As I walked through the front gate, a figure at the front door made my heart skip in a mix of fright and adrenaline. I stopped dead.
‘What do you want?’
His sandy blond hair stood on end. He still wore his tux, though the tie was gone and the top button of the shirt undone. He looked delicious, even though he obviously hadn’t slept. I met his deep blue eyes, shadowed with tiredness, and my stomach clenched.
For a moment the desire I’d run so hard to obliterate flowed over me. With a deep breath, I pushed it aside. Then, despite the fact I wanted to stare at him until he looked away so he’d know he wasn’t welcome, I dropped my gaze, afraid he’d see the lingering want in my face.
When I glanced up, I saw a hint of speculation in his eyes. Dammit. He’d picked up on it. The man was far too perceptive. Not what I was used to at all.
He took two steps towards me, purposefully, with such a gleam in his eyes I took a small step back. My heart accelerated, faster than when I’d sprinted up the hill.
‘What do you think I want?’ He accompanied the question with eye contact that went on too long and a smile that made me clench my teeth. He tipped his head to one side and lifted an eyebrow. He had a scar, from beside his nose down to the edge of his lip, and it gave him a piratical air, despite his surf-boy looks.

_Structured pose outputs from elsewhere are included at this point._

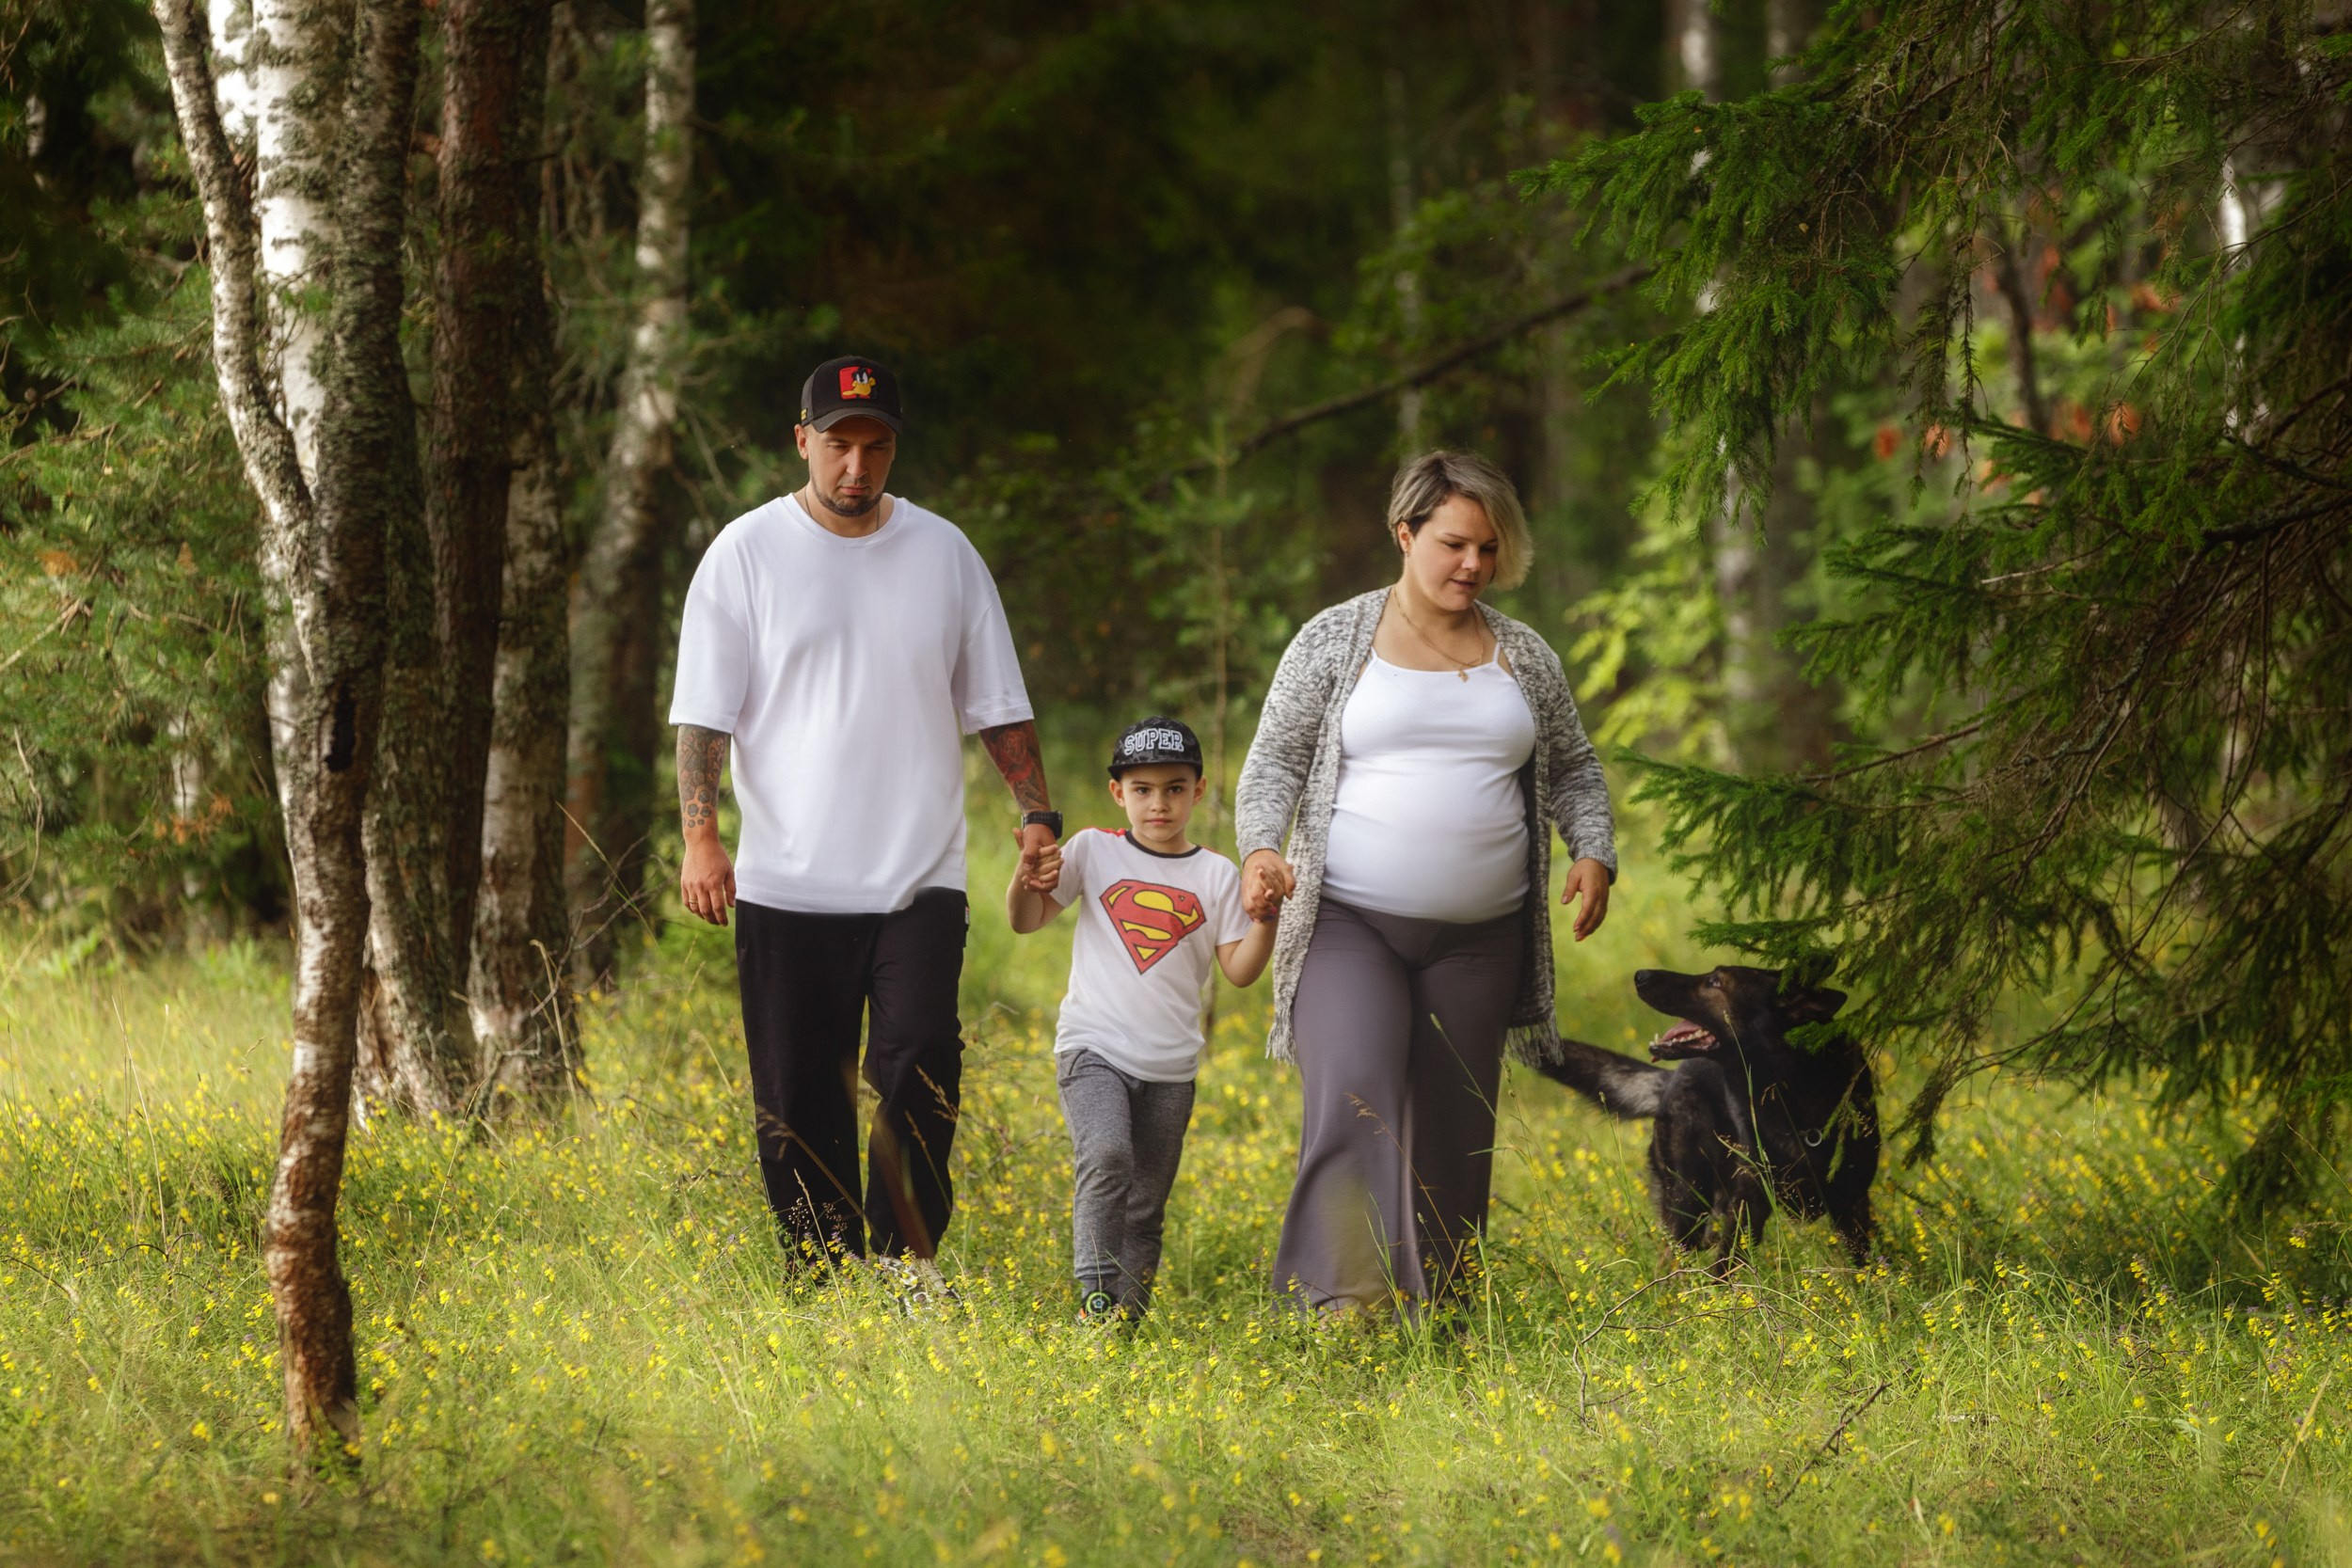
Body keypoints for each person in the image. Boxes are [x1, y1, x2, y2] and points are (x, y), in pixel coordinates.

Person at [669, 355, 1064, 1273]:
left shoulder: (945, 554)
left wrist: (1037, 810)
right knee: (802, 1093)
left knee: (922, 1061)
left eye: (876, 446)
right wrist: (700, 836)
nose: (856, 465)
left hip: (916, 876)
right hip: (787, 882)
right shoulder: (745, 554)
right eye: (838, 444)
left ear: (895, 448)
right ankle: (823, 1274)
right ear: (801, 440)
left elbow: (998, 704)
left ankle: (905, 1260)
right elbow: (703, 716)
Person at [1233, 450, 1617, 1317]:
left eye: (1487, 547)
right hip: (1347, 923)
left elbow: (1577, 769)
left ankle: (1439, 1314)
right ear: (1405, 535)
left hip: (1482, 936)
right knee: (1356, 1089)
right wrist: (1261, 848)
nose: (1473, 565)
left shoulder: (1523, 653)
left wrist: (1593, 849)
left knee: (1454, 1129)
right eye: (1453, 544)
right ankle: (1336, 1307)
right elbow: (1273, 766)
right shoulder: (1334, 640)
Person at [1007, 717, 1275, 1320]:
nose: (1159, 803)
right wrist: (1027, 876)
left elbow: (1239, 971)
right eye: (1144, 789)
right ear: (1118, 792)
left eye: (1175, 788)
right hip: (1092, 1046)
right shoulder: (1092, 851)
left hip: (1171, 1066)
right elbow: (1026, 920)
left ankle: (1121, 1329)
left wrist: (1267, 918)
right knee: (1106, 1155)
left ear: (1199, 790)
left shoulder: (1216, 875)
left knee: (1146, 1204)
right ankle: (1095, 1298)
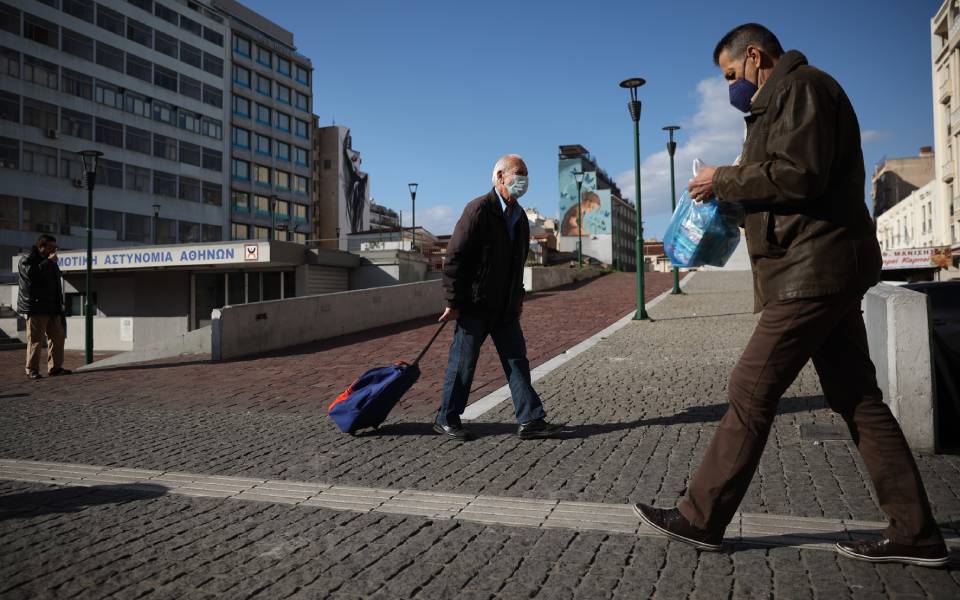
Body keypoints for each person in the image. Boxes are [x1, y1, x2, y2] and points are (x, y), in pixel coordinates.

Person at [634, 24, 949, 568]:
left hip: (812, 267)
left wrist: (722, 180)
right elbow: (787, 180)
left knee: (750, 388)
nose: (731, 88)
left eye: (731, 75)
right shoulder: (788, 97)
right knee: (857, 398)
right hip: (819, 265)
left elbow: (797, 175)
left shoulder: (801, 89)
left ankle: (701, 517)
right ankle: (915, 531)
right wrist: (733, 201)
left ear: (754, 56)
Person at [435, 154, 563, 441]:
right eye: (519, 173)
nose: (524, 179)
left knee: (517, 360)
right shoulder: (478, 209)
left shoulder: (519, 219)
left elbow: (518, 265)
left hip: (505, 307)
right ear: (500, 176)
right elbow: (454, 257)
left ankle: (530, 419)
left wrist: (518, 299)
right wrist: (453, 301)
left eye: (527, 174)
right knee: (463, 362)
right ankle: (446, 417)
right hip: (475, 305)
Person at [18, 234, 70, 380]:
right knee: (35, 340)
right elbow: (31, 275)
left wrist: (60, 305)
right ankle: (32, 370)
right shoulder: (28, 258)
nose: (54, 250)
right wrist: (48, 262)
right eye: (52, 247)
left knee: (58, 337)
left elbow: (55, 284)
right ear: (42, 246)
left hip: (53, 308)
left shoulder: (51, 262)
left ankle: (55, 367)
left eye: (55, 247)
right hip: (37, 307)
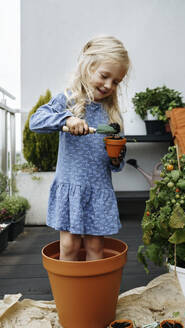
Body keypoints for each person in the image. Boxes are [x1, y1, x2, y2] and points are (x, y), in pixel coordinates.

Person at [29, 35, 130, 261]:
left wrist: (116, 157)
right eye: (105, 76)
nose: (108, 85)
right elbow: (36, 121)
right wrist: (67, 120)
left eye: (116, 82)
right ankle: (71, 295)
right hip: (71, 187)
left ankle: (92, 295)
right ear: (88, 67)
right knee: (69, 245)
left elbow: (117, 161)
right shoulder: (67, 101)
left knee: (95, 248)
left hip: (98, 188)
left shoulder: (112, 115)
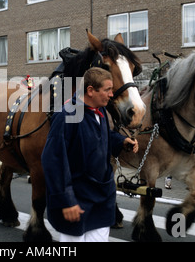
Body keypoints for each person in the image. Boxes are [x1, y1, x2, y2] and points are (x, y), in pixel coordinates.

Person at [41, 67, 138, 242]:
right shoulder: (67, 115)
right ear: (90, 90)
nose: (111, 94)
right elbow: (53, 160)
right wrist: (66, 200)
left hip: (101, 197)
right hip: (77, 200)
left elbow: (102, 136)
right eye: (107, 90)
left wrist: (121, 141)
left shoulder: (101, 111)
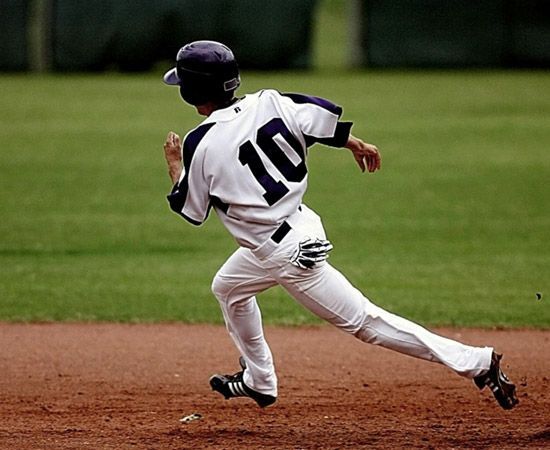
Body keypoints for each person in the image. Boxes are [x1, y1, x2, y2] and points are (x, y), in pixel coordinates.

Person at [161, 40, 518, 410]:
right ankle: (260, 380)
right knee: (228, 289)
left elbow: (191, 210)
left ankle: (476, 362)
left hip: (283, 253)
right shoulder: (270, 100)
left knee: (366, 322)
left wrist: (175, 164)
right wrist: (354, 143)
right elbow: (317, 119)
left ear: (192, 91)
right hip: (298, 228)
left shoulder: (199, 142)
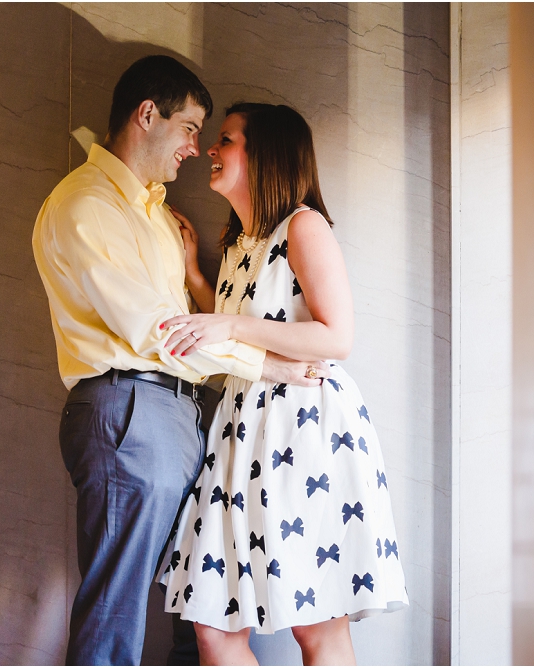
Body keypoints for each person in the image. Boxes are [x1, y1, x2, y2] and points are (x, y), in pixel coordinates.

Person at [31, 56, 323, 666]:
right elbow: (158, 332)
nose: (196, 147)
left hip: (185, 413)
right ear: (147, 115)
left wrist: (193, 274)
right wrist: (269, 367)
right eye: (190, 127)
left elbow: (191, 317)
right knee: (116, 606)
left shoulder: (156, 213)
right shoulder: (87, 207)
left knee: (206, 604)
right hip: (130, 407)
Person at [158, 103, 408, 665]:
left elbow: (336, 336)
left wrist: (228, 322)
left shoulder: (303, 225)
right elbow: (234, 331)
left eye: (225, 139)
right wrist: (199, 281)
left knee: (317, 627)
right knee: (213, 629)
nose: (210, 152)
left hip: (304, 430)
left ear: (265, 152)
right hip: (242, 432)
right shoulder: (237, 242)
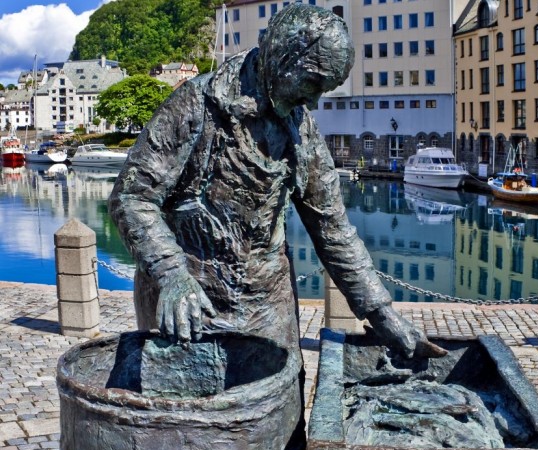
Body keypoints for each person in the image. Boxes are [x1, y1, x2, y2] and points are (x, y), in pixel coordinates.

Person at [109, 4, 445, 360]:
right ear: (283, 54)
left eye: (325, 89)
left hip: (267, 304)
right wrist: (172, 275)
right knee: (191, 411)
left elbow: (332, 228)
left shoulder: (302, 128)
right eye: (312, 82)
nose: (313, 100)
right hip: (191, 300)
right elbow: (132, 198)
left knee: (278, 404)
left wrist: (382, 313)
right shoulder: (197, 104)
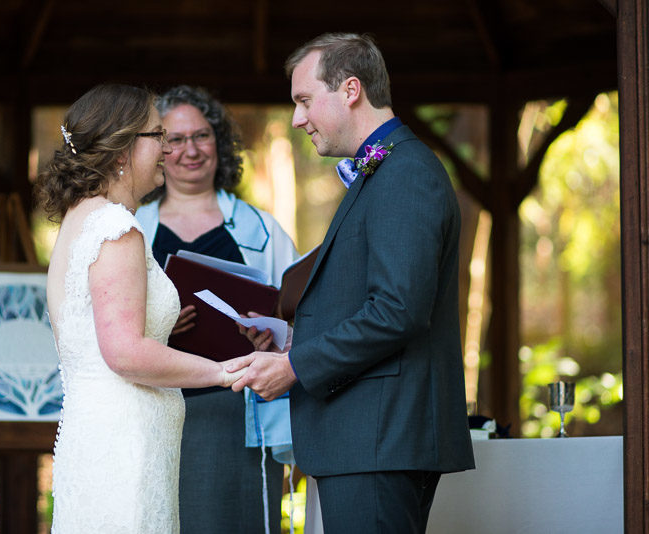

‘Mr Jones, have I not made myself clear?’ I drew up to my full height and gave him the chilly glare I reserved for members of the paparazzi—those charming individuals who had taken such glee in stalking me after my slime-bucket of an ex had sold the gossip magazines details of our relationship.
‘I won’t take no for an answer.’ The interest disappeared from his expression, replaced by irritation. Fear as well, I realised with a jolt. I was sure that for a moment he’d looked afraid.